И она уже имела свои мнения и за ужином говорила с родителями Саши о том, как теперь детям трудно учиться в гимназиях, но что все-таки классическое образование лучше реального…» (С., 10, 111) На трудность обучения в гимназии она сетует и в разговорах с соседками, и «начинает говорить об учителях, об уроках, об учебниках, – то же самое, что говорит о них Саша». Когда Саша идет в гимназию, в большом картузе, с ранцем за плечами, она сует ему карамельку и идет за ним, а ему совестно, что его провожают, и он говорит ей: «Вы, тетя, идите домой…» (С, 10, 112–113)
Со страниц, где описывается одиночество душечки и потом любовь ее к чужому ребенку, встает образ одновременно смешной, трогательный и трагический.

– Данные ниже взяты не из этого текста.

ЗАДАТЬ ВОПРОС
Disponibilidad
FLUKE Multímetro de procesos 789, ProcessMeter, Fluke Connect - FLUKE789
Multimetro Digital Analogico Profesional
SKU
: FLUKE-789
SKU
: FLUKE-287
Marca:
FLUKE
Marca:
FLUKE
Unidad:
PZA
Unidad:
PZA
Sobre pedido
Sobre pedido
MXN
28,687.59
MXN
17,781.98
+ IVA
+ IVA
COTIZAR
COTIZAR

Рассказ произвел сильнейшее впечатление на Льва Николаевича Толстого. Он четыре раза читал его вслух, читал с увлечением и восторгом, а через несколько лет включил в составленный им сборник «Круг чтения» и написал к нему послесловие (Чехова тогда уже не было в живых). По воспоминаниям П.А. Сергеенко, Толстой говорил о «Душечке»: «Это просто перл. Как тонко схвачена и выведена вся природа женской любви! И какой язык! Никто из нас: ни Достоевский, ни Тургенев, ни Гончаров, ни я не могли бы так написать!»